▶ [Action item]
Give back, word for word, the lines in the listing below from the one holding "right shoulder: (291, 536)" down to the one holding "nose: (517, 219)", both ends included.

▶ [Supplied data]
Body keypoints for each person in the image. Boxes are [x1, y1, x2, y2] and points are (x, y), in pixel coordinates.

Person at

...

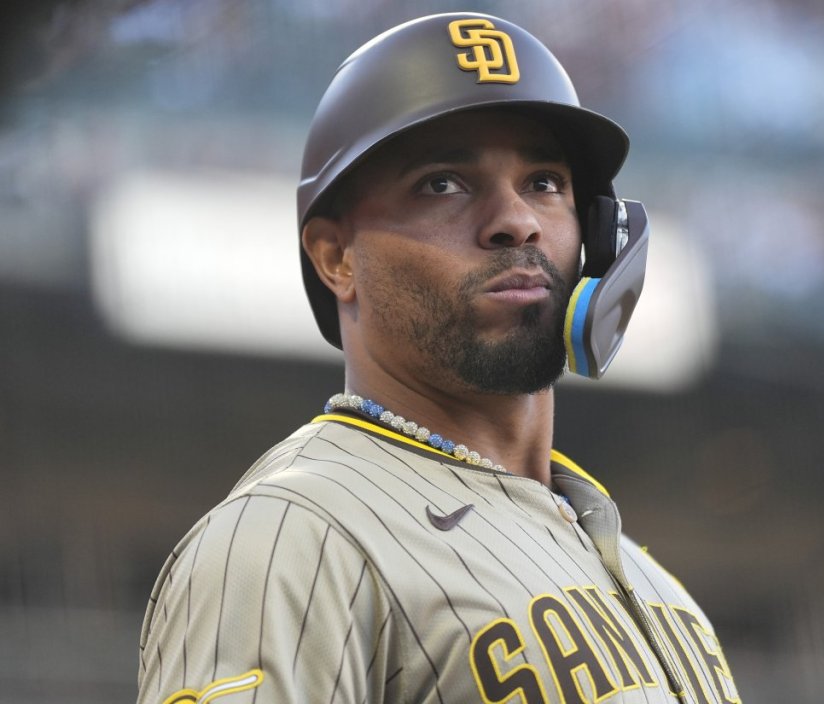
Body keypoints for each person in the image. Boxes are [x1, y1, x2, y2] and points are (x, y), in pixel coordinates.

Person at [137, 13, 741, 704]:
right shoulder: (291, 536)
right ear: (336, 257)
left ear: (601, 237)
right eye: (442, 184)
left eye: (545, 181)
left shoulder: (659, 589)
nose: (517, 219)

▶ [Response to the exercise]
right shoulder: (291, 536)
right ear: (336, 257)
left ear: (601, 237)
right eye: (442, 184)
left eye: (545, 181)
left shoulder: (659, 589)
nose: (517, 219)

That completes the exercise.